Социальный вопрос, страсть социальной революции овладели ныне французским пролетариатом. Ее нужно или удовлетворить, или обуздать и смирить; но удовлетвориться она может только тогда, когда рушится государственное насилие, этот последний оплот буржуазных интересов. Значит, никакое государство, как бы демократичны ни были его формы, хотя бы самая красная политическая республика, народная только в смысле лжи, известной под именем народного правительства, не в силах дать народу того, что ему надо, т. е. вольной организации своих собственных интересов снизу вверх, без всякого вмешательства, опеки, насилия сверху, потому что всякое государство, даже самое республиканское и самое демократическое, даже мнимо народное государство, задуманное г. Марксом, в сущности своей не представляет ничего иного, как управление массами сверху вниз, посредством интеллигентного и по этому самому привилегированного меньшинства, будто бы лучше разумеющего настоящие интересы народа, чем сам народ.

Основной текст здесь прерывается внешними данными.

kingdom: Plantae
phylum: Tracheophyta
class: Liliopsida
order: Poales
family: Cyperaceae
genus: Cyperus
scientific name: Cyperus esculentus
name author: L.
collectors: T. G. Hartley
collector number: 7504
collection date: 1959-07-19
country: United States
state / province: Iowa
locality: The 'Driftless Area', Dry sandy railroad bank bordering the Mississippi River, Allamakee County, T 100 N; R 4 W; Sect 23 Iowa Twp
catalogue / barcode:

Итак, удовлетворение народной страсти и народных требований для классов имущих и управляющих решительно невозможно; поэтому остается одно средство – государственное насилие, одним словом, Государство, потому что Государство именно и значит насилие, господство посредством насилия, замаскированного, если можно, а в крайнем случае бесцеремонного и откровенного. Но г. Гамбетта столько же представитель буржуазных интересов, как и сам г. Тьер; наравне с ним он хочет сильного государства и безусловного господства среднего класса с присоединением, быть может, обуржуазившегося слоя рабочих, составляющего во Франции весьма незначительную часть всего пролетариата. Вся разница между ним и г. Тьером состоит в том, что последний, одержимый предубеждениями и предрассудками своего времени, ищет опоры и спасенья только в чрезвычайно богатой буржуазии и с недоверием смотрит на десятки или даже сотни тысяч новых претендентов на управление из мелкой буржуазии и из вышеупомянутого класса рабочих, стремящихся к буржуазии; в то время как г. Гамбетта, отвергнутый высшими классами, до сих пор исключительно правившими Франциею, стремится основать свое политическое могущество, свою республикански-демократическую диктатуру именно на том огромном и чисто буржуазном большинстве, которое до сих пор оставалось вне выгод и почестей государственного управления.

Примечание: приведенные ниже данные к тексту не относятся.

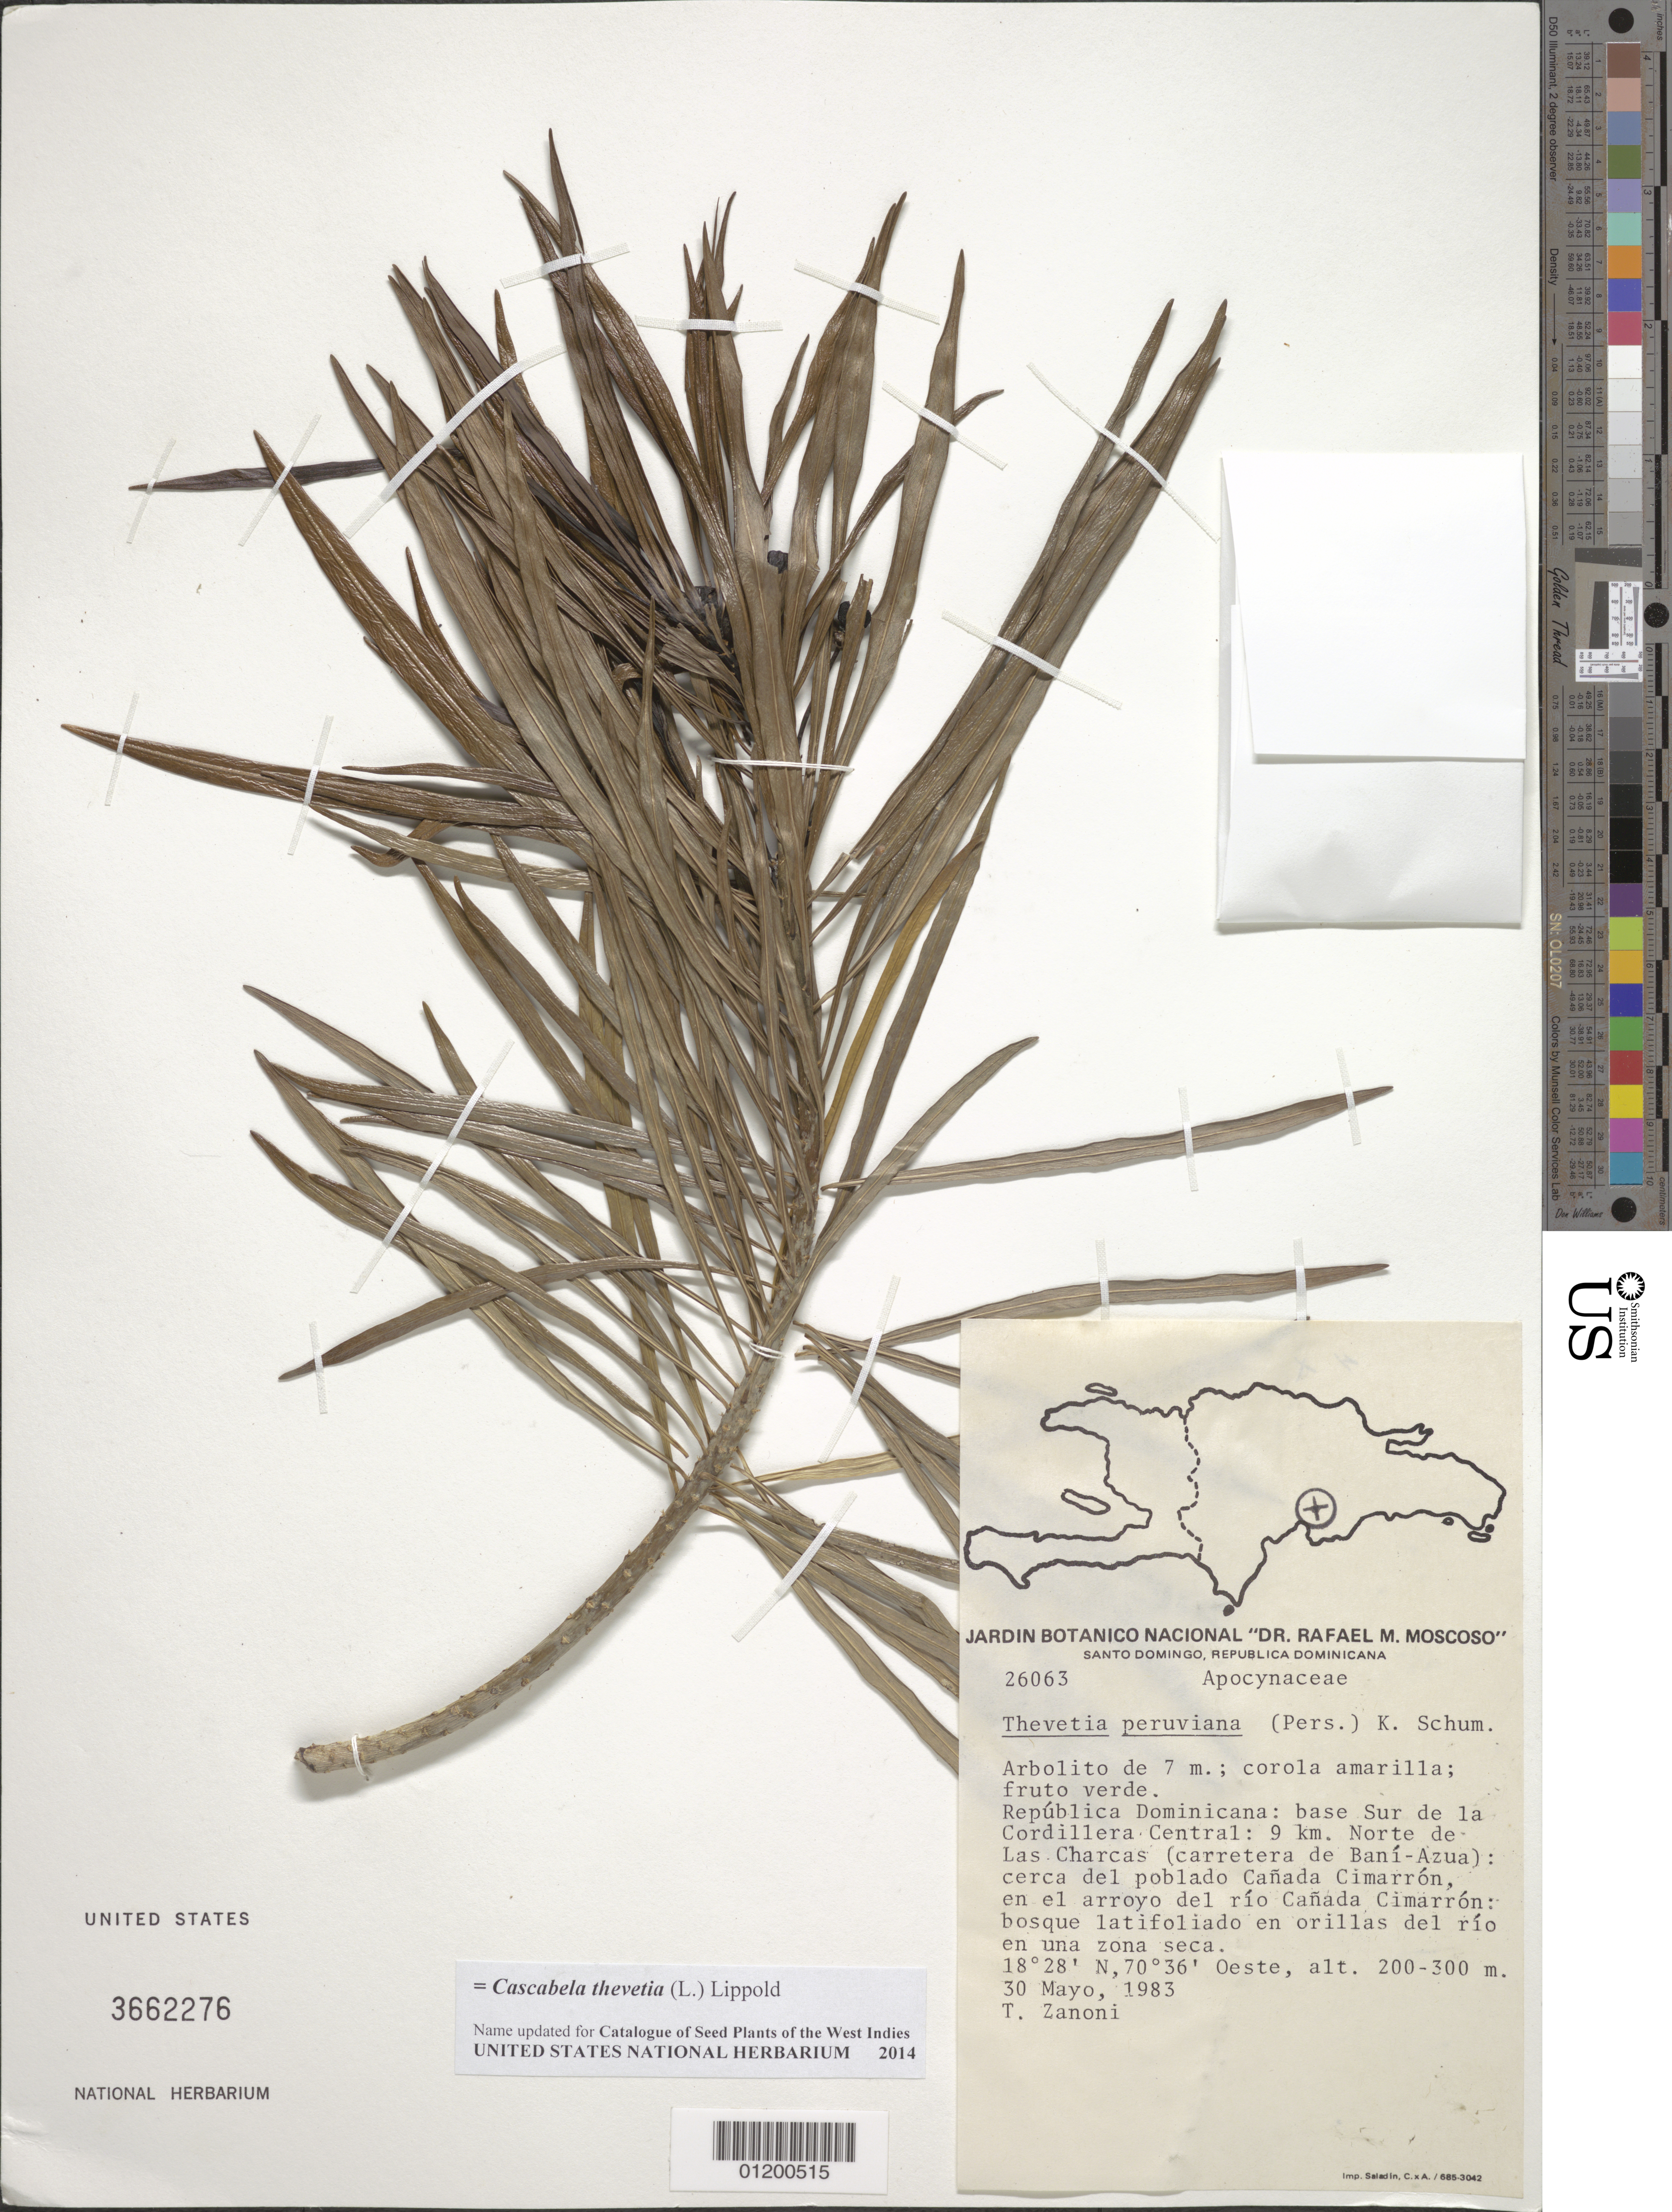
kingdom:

Он уверен, впрочем, и мы думаем, совершенно справедливо, что лишь только ему удастся с помощью этого большинства овладеть властью, сами богатые классы, банкиры, крупные землевладельцы, купцы и промышленники, одним словом, все значительные спекуляторы, обогащающиеся более других народным трудом, обратятся к нему, признают его, в свою очередь, и будут искать его союза и дружбы, в которых он им, разумеется, не откажет, потому что как настоящий государственный человек он слишком хорошо знает, что никакое государство, и особенно сильное, не может существовать без их союза и дружбы.